ドアベル鳴らしドアをガンガンと叩く。出てくるりゅういち。
カメラ向けられながら「おい!逃げんぞ!逃げるんだよ!」
りゅういち、なんの事か分からない。
それも当然。
事前アポなし、いえ撮影の事も一切連絡も説明もしていない。完全にどっきりの世界。
彼の背中越しに、怖いお兄さん達の怒号が聞こえるし。
で、そのまま連れ出されて、近くの河原。3分くらいの所らしい。走る走る。
時間はね、そこちゃんと計算されてたらしく、夕方、日の落ちる時間まで若干の余裕。
いえ、丁度クライマックスでバックに夕陽が映るんですよ。
それ技巧ですよね(笑)
なんの事か分からないりゅういちに、カメラ向けて、「歌えよ、歌え!」を繰返し叫ぶ。「撮ってんだよ、ほら歌えって!」
一応伏線あって、りゅういちのMVを撮る約束がふたりの間にはあったんですが、今回は色々と行違いがあってキャンセルになってしまってたんです。そう、「今撮るぞ」って事です。

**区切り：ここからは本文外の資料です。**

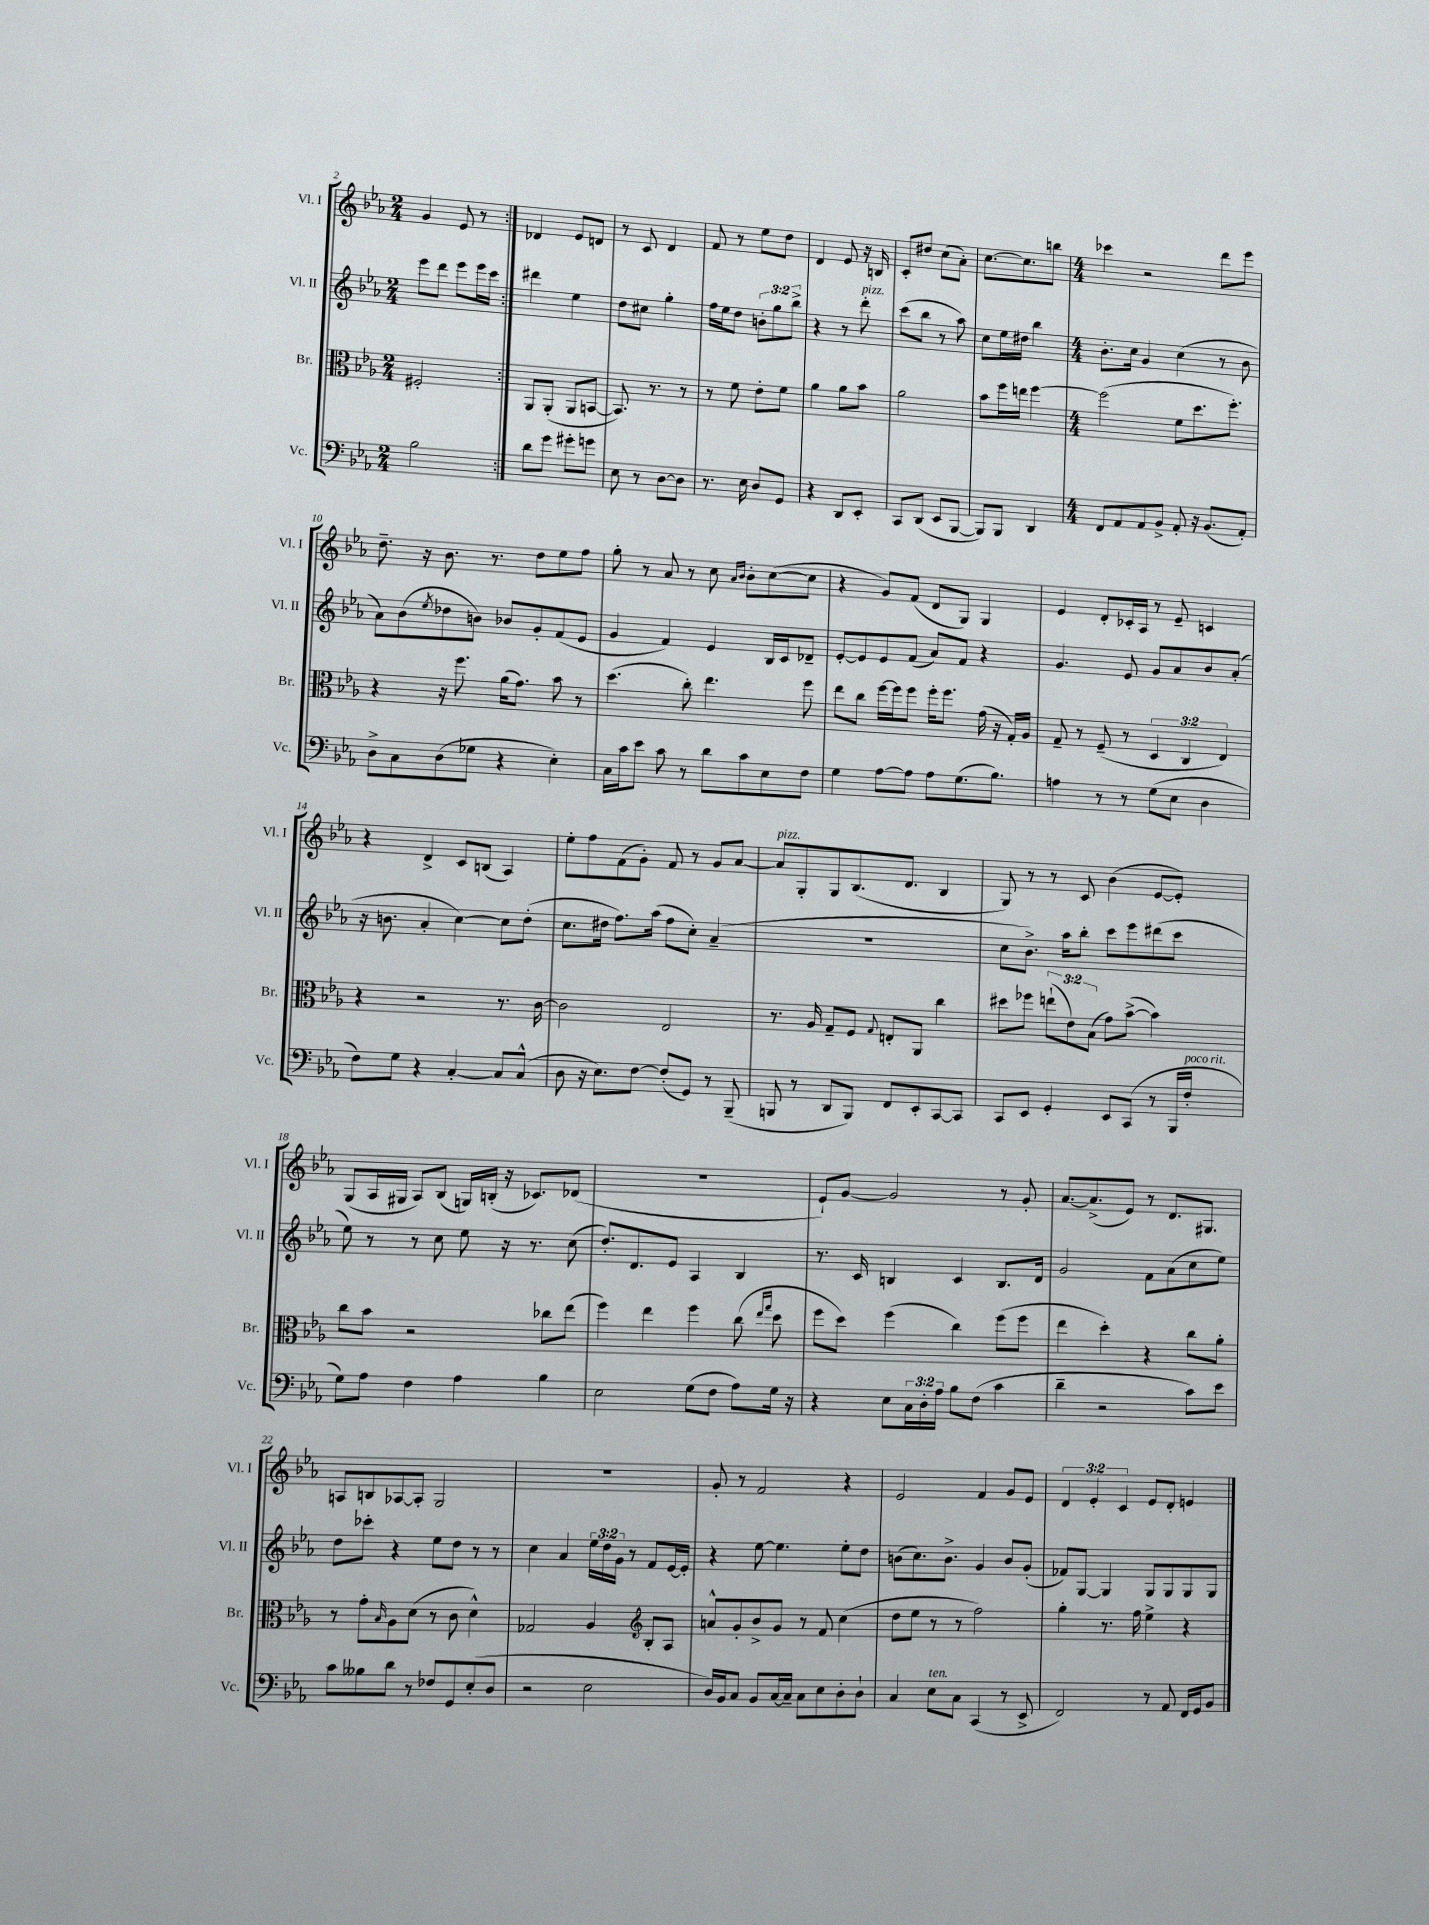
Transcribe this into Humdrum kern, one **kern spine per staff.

**kern	**kern	**kern	**kern
*staff4	*staff3	*staff2	*staff1
*clefF4	*clefC3	*clefG2	*clefG2
*k[b-e-a-]	*k[b-e-a-]	*k[b-e-a-]	*k[b-e-a-]
*M2/4	*M2/4	*M2/4	*M2/4
2B-	2F#'	8eee-	4g
.	.	8ddd	.
.	.	8eee-	8e-
.	.	16eee-	8r
.	.	16ccc	.
=:|!	=:|!	=:|!	=:|!
8d	8AA-	4ddd#	4d-
8g	(8AA-'	.	.
8g#'	8AA-	4ee-	8e-
8g	[8BB	.	8d
=	=	=	=
8E-	8.BB])	8dd	8r
8r	.	8cc#	8c
.	8.r	.	.
[8D	.	4gg'	4d
8D]	8r	.	.
=	=	=	=
8.r	8r	16ff	8f
.	.	16ee-	.
.	8f	8dd	8r
16E-	.	.	.
8D	8e-'	12b'	8ee-
.	.	12gg	.
8GG	8f	.	8dd
.	.	12bb-^	.
=	=	=	=
4r	4a-	4r	4d
8DD	8a-	8r	8e-
8EE-'	8b-	8ddd'	16r
.	.	.	16B
=	=	=	=
8CC	2a-	(8ccc	8c'
(8DD	.	8bb-	8dd#
8EE-	.	8r	(8cc
[8BBB-	.	8aa-)	8a-')
=	=	=	=
8BBB-])	8b-	8cc	[8.cc
8BBB-	16ff	16ee-	.
.	16ee	16dd#	8.cc]
4DD	[4ff	4bb-	.
.	.	.	8bb
=	=	=	=
*M4/4	*M4/4	*M4/4	*M4/4
8FF	(2ff]	8.b-'	4ccc-
8AA-	.	.	.
.	.	16cc	.
8AA-	.	4g	2r
8BB-^	.	.	.
8AA-'	8f	(4cc	.
16r	8.dd	.	.
(8.BB-	.	.	.
.	.	8r	8ddd
.	8.ff')	.	.
8AA-')	.	8b-	8eee-
=	=	=	=
8D^	4r	8a-)	8.dd~
8C	.	(8b-	.
.	.	.	16r
.	.	8qee-	.
(8D	16r	8dd-	8.b-
.	8.ff	.	.
8G-	.	8b)	.
.	.	.	8.r
4r	(16a-	8b-	.
.	8.g)	.	.
.	.	8g'	8dd
4E-')	8b-	(8f	8ee-
.	8r	8e-	8ff
=	=	=	=
16C	(4.dd	4g	8gg'
16c	.	.	.
8e-	.	.	8r
8c	.	4f)	8a-
8r	8cc')	.	8r
8d	4.ee-	4e-	8cc
.	.	.	16qqa-
.	.	.	16qqb-
8c	.	.	8b-'
8E-	.	16B-	([8cc
.	.	16c	.
8F	8ff	8d-~	8cc]
=	=	=	=
4G	8ee-	[8e-'	4r
.	8cc	8e-]	.
[8A-	[16ff	8e-	8g)
.	16ff]	.	.
8A-]	8ff	(8f	(8f
8A-	16ff'	8a-)	8d
.	8.ff	.	.
(8.G	.	8f	8G)
.	(16g	4r	4G
8.B-)	16r	.	.
.	16G')	.	.
.	16A-	.	.
=	=	=	=
4A	8G~	4.g	4e-
.	8r	.	.
8r	(8F~	.	8d'
8r	8r	8e-	16c-'
.	.	.	16A-
(8G	6D	8g	8r
8E-	.	8a-	8e-~
.	6C	.	.
4D	.	8b-	4c
.	6E-)	.	.
.	.	(8a-'	.
=	=	=	=
8F)	4r	16r	4r
.	.	8.b	.
8G	.	.	.
4r	2r	4a-'	4d^
[4C'	.	[4cc)	8c
.	.	.	(8B
8C]	8.r	8cc]	4A-)
(8C^^	.	(8dd'	.
.	[16c	.	.
=	=	=	=
8D	2c]	8.cc	8ee-'
16r	.	.	8ff
8.E-)	.	16dd#	.
.	.	8.ff)	(8f
[8F	.	.	8g')
.	.	(16aa-	.
(8F']	2E-	8ff	8f
8GG)	.	8cc')	8r
8r	.	(4a-~	8g
(8BBB-~	.	.	[8a-
=	=	=	=
8BBB	8.r	1r	8a-]
8r	.	.	8G'
.	16A-	.	.
8DD	8G~	.	8G
8BBB)	8F	.	(8.B-
.	8qqG	.	.
8FF	8E'	.	.
.	.	.	8.d
8EE-'	8AA-	.	.
[8CC	4cc	.	4B-
8CC]	.	.	.
=	=	=	=
8CC	8dd#	8cc	8G)
8EE-	8ff-	8.b-^)	8r
4GG'	(12ee`	.	8r
.	.	16aa-	.
.	12e-)	.	.
.	.	8bb-'	8c
.	(12B-	.	.
8EE-	8g)	8ccc	(4b-
(8CC	([8b-^	8eee-	.
8r	4b-])	(8ddd#	[8e-
16BBB-	.	8ccc	8e-'])
16F'	.	.	.
=	=	=	=
8G)	8cc	8ee-)	(8G
8A-	8b-	8r	16A-
.	.	.	16G#
4F	2r	8r	8A-)
.	.	8cc	(8B-
4A-	.	8ee-	16G)
.	.	.	(16B'
.	.	16r	16r
.	.	8.r	8.c-)
4B-	8cc-	.	.
.	(8ee-	(8cc	(8d-
=	=	=	=
2E-	4ff)	8.dd')	1r
.	.	8.d	.
.	4ee-	.	.
.	.	8e-	.
(8G	4ff	4A-	.
8F	.	.	.
8A-)	(8cc	4B-	.
.	16qqee-	.	.
.	16qqgg	.	.
16G	8dd	.	.
16r	.	.	.
=	=	=	=
4r	8ff	8.r	8e-`)
.	8dd)	.	[8g
.	.	16c	.
8E-	(4ff	4B	2g]
24C	.	.	.
24D'	.	.	.
24A-	.	.	.
8B-	4cc)	4c	.
(8F	.	.	.
4c	(8ff	8.B	8r
.	8ff	.	8g'
.	.	16d	.
=	=	=	=
4d~	4ee-	2g	[8.a-
.	.	.	(8.a-^]
2r	4dd')	.	.
.	.	.	8e-)
.	4r	8f	8r
.	.	(8a-	8.d
8c)	8cc	8cc	.
.	.	.	8.G#
8e-	8a-'	8ee-)	.
=	=	=	=
8c	8r	8dd	8A
8B--	8g'	8ccc-'	8B
.	16qqB-	.	.
8d	8A-	4r	[8A-
8r	(8d	.	8A-']
8F-	8r	8ee-	2G
8GG	8c	8dd	.
(8E-'	4d^^)	8r	.
8D	.	8r	.
=	=	=	=
2r	2G-	4cc	1r
.	.	4a-	.
2E-	4A-	24ee-	.
.	.	24dd	.
.	.	24g	.
.	.	8r	.
.	8B-'	8f	.
.	8A-	[16e-	.
.	.	16e-']	.
=	=	=	=
*	*clefG2	*	*
16D)	8a^^	4r	8g'
16BB-	.	.	.
8C	8g'	.	8r
8BB-	8b-^	[8ee-	2f
[16C	8g	4.ee-]	.
16C~]	.	.	.
8C	8r	.	.
8E-	8f	.	.
8D'	(4cc	8ee-'	4r
8D`	.	8dd	.
=	=	=	=
4C	8dd	(8b	2e-
.	8ee-	8.cc)	.
8E-	8r	.	.
.	.	8.b^	.
8C	8r	.	.
(4CC	2ff)	4g	4f
8r	.	8b	8g
8EE-^	.	(8g'	8e-
=	=	=	=
2FF)	4gg'	8f-)	6d
.	.	[8G	.
.	.	.	6e-'
.	8.r	4G]	.
.	.	.	6c
.	16ff	.	.
8r	4ee-^	8G	8e-
8AA-	.	8G	8d'
16FF	4r	8G	4e
16GG	.	.	.
8BB-	.	8G	.
==	==	==	==
*-	*-	*-	*-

なんか勢いに押されて歌いだすりゅういち。夕陽。河原。なんか綺麗なんですよ。
でも、
そこへ追いかけてきた怖いお兄さん達。
監督捕まってボコボコにされてしまう。
りゅういち、リアルなのか演出なのか分からず、変な笑顔で歌い、そして彼の元へ。監督カメラ探して、又撮りはじめる・・・・
安楽監督、この作品で皮肉にもムーラボで男優賞を貰う。
それがとても複雑で仕方なかったみたい。
なので、次は演じませんって。
「でも自分が作りたいものを一番忠実に演じてくれるのが自分だから、自分で主役してるんですよね」
「そうなんですよ、だから自分みたいな奴探してるです」
「いないでしょ、そんな奴(笑)
次も自分が主人公じゃないですか」
苦笑いの安楽監督。
「そうだ、女の子主人公の作品作りましょう」
「自分、女、書けないんですよ」
だって。
確かに女心分からなそうだ。
まあ僕も、ですが。
このアイドルグループのMVを撮ることでこの事務所の怖いお兄様達と一悶着起きるんですが、センター役の佐藤睦さんがいい味出してます。客観的に見ても絶対売れないだろうと思ってしまうグループのセンターとして、諦めを纏いつつも健気に、それこそ与えられたこの場所で精一杯頑張ります的な役だと思うんです。
書き方悪いですが、
「多分直ぐ消えてしまうアイドル」を見事に好演。
いえ、最初イメージ違いすぎて分からなかった程でした。
久し振りにブログで映画の事書いたけど、これレビューとかじゃないですよね(笑)あと、もう1作品書いてないし(笑)後で書こうっと。